You can force your requests to be routed only to Northern Virginia by changing your endpoint from "s3.amazonaws.com" to "s3-external-1.amazonaws.com" ...
http://docs.aws.amazon.com/general/latest/gr/rande.html#s3_region
... this is speculation on my part, but your issue may be exacerbated by geographic routing of your requests, and forcing them to "s3-external-1" (which, to be clear, is still US-Standard), might improve or eliminate your issue.
Update: The advice above has officially risen above speculation, but I'll leave it for historical reference. About a year I wrote the above, Amazon indeed announced that US-Standard does offer read-after-write consistency on new object creation, but only when the s3-external-1 endpoint is used. They explain it as though it's a new behavior, and that may be the case... but it also may simply be a change in the behavior the platform officially supports. Either way:
Starting [2015-06-19], the US Standard Region now supports read-after-write consistency for new objects added to Amazon S3 using the Northern Virginia endpoint (s3-external-1.amazonaws.com). With this change, all Amazon S3 Regions now support read-after-write consistency. Read-after-write consistency allows you to retrieve objects immediately after creation in Amazon S3. Prior to this change, Amazon S3 buckets in the US Standard Region provided eventual consistency for newly created objects, which meant that some small set of objects might not have been available to read immediately after new object upload. These occasional delays could complicate data processing workflows where applications need to read objects immediately after creating the objects. Please note that in US Standard Region, this consistency change applies to the Northern Virginia endpoint (s3-external-1.amazonaws.com). Customers using the global endpoint (s3.amazonaws.com) should switch to using the Northern Virginia endpoint (s3-external-1.amazonaws.com) in order to leverage the benefits of this read-after-write consistency in the US Standard Region. [emphasis added]
https://forums.aws.amazon.com/ann.jspa?annID=3112
If you are uploading a large number of files (hundreds per second), you might also be overwhelming S3's sharding mechanism.

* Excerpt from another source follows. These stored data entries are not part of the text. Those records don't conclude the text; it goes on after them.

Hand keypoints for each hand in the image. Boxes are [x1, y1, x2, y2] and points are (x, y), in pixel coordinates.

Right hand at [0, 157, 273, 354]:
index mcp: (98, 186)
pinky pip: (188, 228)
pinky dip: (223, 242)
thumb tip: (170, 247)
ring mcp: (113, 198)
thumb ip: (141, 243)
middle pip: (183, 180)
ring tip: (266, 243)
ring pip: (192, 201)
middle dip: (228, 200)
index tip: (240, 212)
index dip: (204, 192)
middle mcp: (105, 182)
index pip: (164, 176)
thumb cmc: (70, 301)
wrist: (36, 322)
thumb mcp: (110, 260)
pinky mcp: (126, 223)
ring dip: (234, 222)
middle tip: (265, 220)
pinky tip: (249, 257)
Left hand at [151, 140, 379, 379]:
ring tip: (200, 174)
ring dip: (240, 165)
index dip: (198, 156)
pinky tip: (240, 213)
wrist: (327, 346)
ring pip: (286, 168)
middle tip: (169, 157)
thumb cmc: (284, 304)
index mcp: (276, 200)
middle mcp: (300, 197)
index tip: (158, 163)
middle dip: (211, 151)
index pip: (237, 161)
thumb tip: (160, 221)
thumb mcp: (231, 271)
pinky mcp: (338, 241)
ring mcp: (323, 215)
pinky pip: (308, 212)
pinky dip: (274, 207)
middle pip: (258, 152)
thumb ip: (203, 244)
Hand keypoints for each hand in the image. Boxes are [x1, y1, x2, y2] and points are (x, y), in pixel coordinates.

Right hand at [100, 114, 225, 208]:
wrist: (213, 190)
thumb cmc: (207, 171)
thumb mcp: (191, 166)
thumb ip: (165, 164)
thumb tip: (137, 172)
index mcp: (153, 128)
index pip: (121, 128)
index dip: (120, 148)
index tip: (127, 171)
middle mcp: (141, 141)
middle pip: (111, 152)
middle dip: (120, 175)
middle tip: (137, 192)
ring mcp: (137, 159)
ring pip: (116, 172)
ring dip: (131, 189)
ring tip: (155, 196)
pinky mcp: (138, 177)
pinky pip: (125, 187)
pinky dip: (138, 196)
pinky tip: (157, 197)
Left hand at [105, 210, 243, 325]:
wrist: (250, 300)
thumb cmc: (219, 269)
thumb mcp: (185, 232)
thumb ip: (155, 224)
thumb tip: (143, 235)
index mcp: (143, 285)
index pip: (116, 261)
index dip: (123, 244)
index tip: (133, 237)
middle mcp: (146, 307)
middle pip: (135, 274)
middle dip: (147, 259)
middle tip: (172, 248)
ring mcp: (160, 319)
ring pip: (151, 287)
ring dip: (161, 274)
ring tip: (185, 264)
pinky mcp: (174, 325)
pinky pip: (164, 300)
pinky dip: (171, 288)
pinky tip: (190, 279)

For very high numbers of uploads per second, it's important that your keys ("filenames") not be lexically sequential.
Depending on how Amazon handles DNS, you may also want to try another alternate variant of addressing your bucket if your code can handle it.
Buckets in US-Standard can be addressed either with http://mybucket.s3.amazonaws.com/key ... or http://s3.amazonaws.com/mybucket/key ... and the internal implementation of these two could, at least in theory, be different in a way that changes the behavior in a way that would be relevant to your issue.
As you noted, currently there is no guarantee or workaround eventual consistency directly from S3. In this talk from Netflix, the speaker mentions having seen a 7h (extremely rare IMHO) consistency delay. They even created a consistency layer on top of S3, s3mper ,that is open source and might help in your context.
Other than that, as #Michael - sqlbot suggested, us-standard dos not offer read-after-write consistency, and the observed consistency delays may be different there.